The problem: The data below is to be returned in full and exactly.

Stored records
═══
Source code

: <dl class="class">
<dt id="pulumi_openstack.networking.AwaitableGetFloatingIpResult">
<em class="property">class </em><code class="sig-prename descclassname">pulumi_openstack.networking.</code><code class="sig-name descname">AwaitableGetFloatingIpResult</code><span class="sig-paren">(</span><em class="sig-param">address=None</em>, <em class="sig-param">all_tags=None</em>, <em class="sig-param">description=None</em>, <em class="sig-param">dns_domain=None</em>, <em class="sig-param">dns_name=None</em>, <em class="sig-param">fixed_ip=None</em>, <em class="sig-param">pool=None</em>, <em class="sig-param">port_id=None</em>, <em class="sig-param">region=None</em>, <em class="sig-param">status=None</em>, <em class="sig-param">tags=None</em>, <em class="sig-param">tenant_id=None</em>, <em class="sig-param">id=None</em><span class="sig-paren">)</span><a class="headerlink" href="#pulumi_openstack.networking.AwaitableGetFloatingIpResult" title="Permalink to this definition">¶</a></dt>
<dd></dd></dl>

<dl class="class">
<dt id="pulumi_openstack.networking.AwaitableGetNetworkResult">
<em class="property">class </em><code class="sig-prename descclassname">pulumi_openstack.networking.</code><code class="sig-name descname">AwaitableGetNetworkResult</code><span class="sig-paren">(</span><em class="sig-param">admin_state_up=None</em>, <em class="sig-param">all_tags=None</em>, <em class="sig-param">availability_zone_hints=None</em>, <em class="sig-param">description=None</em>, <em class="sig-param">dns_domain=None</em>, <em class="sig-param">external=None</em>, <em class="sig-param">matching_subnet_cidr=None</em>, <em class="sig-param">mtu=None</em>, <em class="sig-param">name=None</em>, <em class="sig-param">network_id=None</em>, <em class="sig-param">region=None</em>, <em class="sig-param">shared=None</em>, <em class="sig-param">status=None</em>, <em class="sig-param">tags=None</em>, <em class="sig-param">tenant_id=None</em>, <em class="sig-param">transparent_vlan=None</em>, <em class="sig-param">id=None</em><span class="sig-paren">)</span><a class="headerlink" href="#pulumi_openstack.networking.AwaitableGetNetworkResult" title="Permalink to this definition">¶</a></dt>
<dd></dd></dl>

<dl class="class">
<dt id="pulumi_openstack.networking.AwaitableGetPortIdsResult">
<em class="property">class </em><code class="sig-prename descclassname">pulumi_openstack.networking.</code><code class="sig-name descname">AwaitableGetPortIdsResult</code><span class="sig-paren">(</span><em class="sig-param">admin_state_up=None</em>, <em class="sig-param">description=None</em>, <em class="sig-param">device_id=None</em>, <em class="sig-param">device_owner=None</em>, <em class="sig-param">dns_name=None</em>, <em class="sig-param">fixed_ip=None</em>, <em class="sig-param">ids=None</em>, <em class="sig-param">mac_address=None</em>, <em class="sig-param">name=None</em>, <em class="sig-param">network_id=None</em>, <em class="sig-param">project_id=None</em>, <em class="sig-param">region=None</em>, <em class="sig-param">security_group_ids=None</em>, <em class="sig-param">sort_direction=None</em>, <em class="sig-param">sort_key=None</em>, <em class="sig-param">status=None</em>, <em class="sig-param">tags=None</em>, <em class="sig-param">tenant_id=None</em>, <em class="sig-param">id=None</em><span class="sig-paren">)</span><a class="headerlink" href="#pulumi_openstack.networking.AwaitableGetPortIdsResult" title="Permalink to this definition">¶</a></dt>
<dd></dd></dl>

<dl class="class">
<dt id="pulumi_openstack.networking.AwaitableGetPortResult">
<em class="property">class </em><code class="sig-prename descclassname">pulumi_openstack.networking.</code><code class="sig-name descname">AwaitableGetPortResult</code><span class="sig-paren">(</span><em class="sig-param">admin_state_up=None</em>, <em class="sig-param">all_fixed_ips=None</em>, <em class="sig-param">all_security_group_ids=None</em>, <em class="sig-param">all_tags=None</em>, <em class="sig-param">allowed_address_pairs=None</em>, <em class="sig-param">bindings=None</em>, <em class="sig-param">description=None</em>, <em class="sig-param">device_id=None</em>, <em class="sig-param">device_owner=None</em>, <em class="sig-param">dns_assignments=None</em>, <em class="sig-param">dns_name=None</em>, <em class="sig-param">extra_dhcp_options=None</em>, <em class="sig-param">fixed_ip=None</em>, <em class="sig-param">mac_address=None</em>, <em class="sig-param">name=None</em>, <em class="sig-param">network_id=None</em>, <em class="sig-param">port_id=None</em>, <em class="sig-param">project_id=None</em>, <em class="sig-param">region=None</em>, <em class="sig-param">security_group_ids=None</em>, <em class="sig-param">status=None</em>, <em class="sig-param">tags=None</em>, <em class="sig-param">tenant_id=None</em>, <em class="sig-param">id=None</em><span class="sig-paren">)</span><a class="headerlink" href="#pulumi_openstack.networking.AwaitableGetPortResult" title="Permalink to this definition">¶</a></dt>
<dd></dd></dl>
═══
Result of the exercise:
Source code

: <dl class="class">
<dt id="pulumi_openstack.networking.AwaitableGetFloatingIpResult">
<em class="property">class </em><code class="sig-prename descclassname">pulumi_openstack.networking.</code><code class="sig-name descname">AwaitableGetFloatingIpResult</code><span class="sig-paren">(</span><em class="sig-param">address=None</em>, <em class="sig-param">all_tags=None</em>, <em class="sig-param">description=None</em>, <em class="sig-param">dns_domain=None</em>, <em class="sig-param">dns_name=None</em>, <em class="sig-param">fixed_ip=None</em>, <em class="sig-param">pool=None</em>, <em class="sig-param">port_id=None</em>, <em class="sig-param">region=None</em>, <em class="sig-param">status=None</em>, <em class="sig-param">tags=None</em>, <em class="sig-param">tenant_id=None</em>, <em class="sig-param">id=None</em><span class="sig-paren">)</span><a class="headerlink" href="#pulumi_openstack.networking.AwaitableGetFloatingIpResult" title="Permalink to this definition">¶</a></dt>
<dd></dd></dl>

<dl class="class">
<dt id="pulumi_openstack.networking.AwaitableGetNetworkResult">
<em class="property">class </em><code class="sig-prename descclassname">pulumi_openstack.networking.</code><code class="sig-name descname">AwaitableGetNetworkResult</code><span class="sig-paren">(</span><em class="sig-param">admin_state_up=None</em>, <em class="sig-param">all_tags=None</em>, <em class="sig-param">availability_zone_hints=None</em>, <em class="sig-param">description=None</em>, <em class="sig-param">dns_domain=None</em>, <em class="sig-param">external=None</em>, <em class="sig-param">matching_subnet_cidr=None</em>, <em class="sig-param">mtu=None</em>, <em class="sig-param">name=None</em>, <em class="sig-param">network_id=None</em>, <em class="sig-param">region=None</em>, <em class="sig-param">shared=None</em>, <em class="sig-param">status=None</em>, <em class="sig-param">tags=None</em>, <em class="sig-param">tenant_id=None</em>, <em class="sig-param">transparent_vlan=None</em>, <em class="sig-param">id=None</em><span class="sig-paren">)</span><a class="headerlink" href="#pulumi_openstack.networking.AwaitableGetNetworkResult" title="Permalink to this definition">¶</a></dt>
<dd></dd></dl>

<dl class="class">
<dt id="pulumi_openstack.networking.AwaitableGetPortIdsResult">
<em class="property">class </em><code class="sig-prename descclassname">pulumi_openstack.networking.</code><code class="sig-name descname">AwaitableGetPortIdsResult</code><span class="sig-paren">(</span><em class="sig-param">admin_state_up=None</em>, <em class="sig-param">description=None</em>, <em class="sig-param">device_id=None</em>, <em class="sig-param">device_owner=None</em>, <em class="sig-param">dns_name=None</em>, <em class="sig-param">fixed_ip=None</em>, <em class="sig-param">ids=None</em>, <em class="sig-param">mac_address=None</em>, <em class="sig-param">name=None</em>, <em class="sig-param">network_id=None</em>, <em class="sig-param">project_id=None</em>, <em class="sig-param">region=None</em>, <em class="sig-param">security_group_ids=None</em>, <em class="sig-param">sort_direction=None</em>, <em class="sig-param">sort_key=None</em>, <em class="sig-param">status=None</em>, <em class="sig-param">tags=None</em>, <em class="sig-param">tenant_id=None</em>, <em class="sig-param">id=None</em><span class="sig-paren">)</span><a class="headerlink" href="#pulumi_openstack.networking.AwaitableGetPortIdsResult" title="Permalink to this definition">¶</a></dt>
<dd></dd></dl>

<dl class="class">
<dt id="pulumi_openstack.networking.AwaitableGetPortResult">
<em class="property">class </em><code class="sig-prename descclassname">pulumi_openstack.networking.</code><code class="sig-name descname">AwaitableGetPortResult</code><span class="sig-paren">(</span><em class="sig-param">admin_state_up=None</em>, <em class="sig-param">all_fixed_ips=None</em>, <em class="sig-param">all_security_group_ids=None</em>, <em class="sig-param">all_tags=None</em>, <em class="sig-param">allowed_address_pairs=None</em>, <em class="sig-param">bindings=None</em>, <em class="sig-param">description=None</em>, <em class="sig-param">device_id=None</em>, <em class="sig-param">device_owner=None</em>, <em class="sig-param">dns_assignments=None</em>, <em class="sig-param">dns_name=None</em>, <em class="sig-param">extra_dhcp_options=None</em>, <em class="sig-param">fixed_ip=None</em>, <em class="sig-param">mac_address=None</em>, <em class="sig-param">name=None</em>, <em class="sig-param">network_id=None</em>, <em class="sig-param">port_id=None</em>, <em class="sig-param">project_id=None</em>, <em class="sig-param">region=None</em>, <em class="sig-param">security_group_ids=None</em>, <em class="sig-param">status=None</em>, <em class="sig-param">tags=None</em>, <em class="sig-param">tenant_id=None</em>, <em class="sig-param">id=None</em><span class="sig-paren">)</span><a class="headerlink" href="#pulumi_openstack.networking.AwaitableGetPortResult" title="Permalink to this definition">¶</a></dt>
<dd></dd></dl>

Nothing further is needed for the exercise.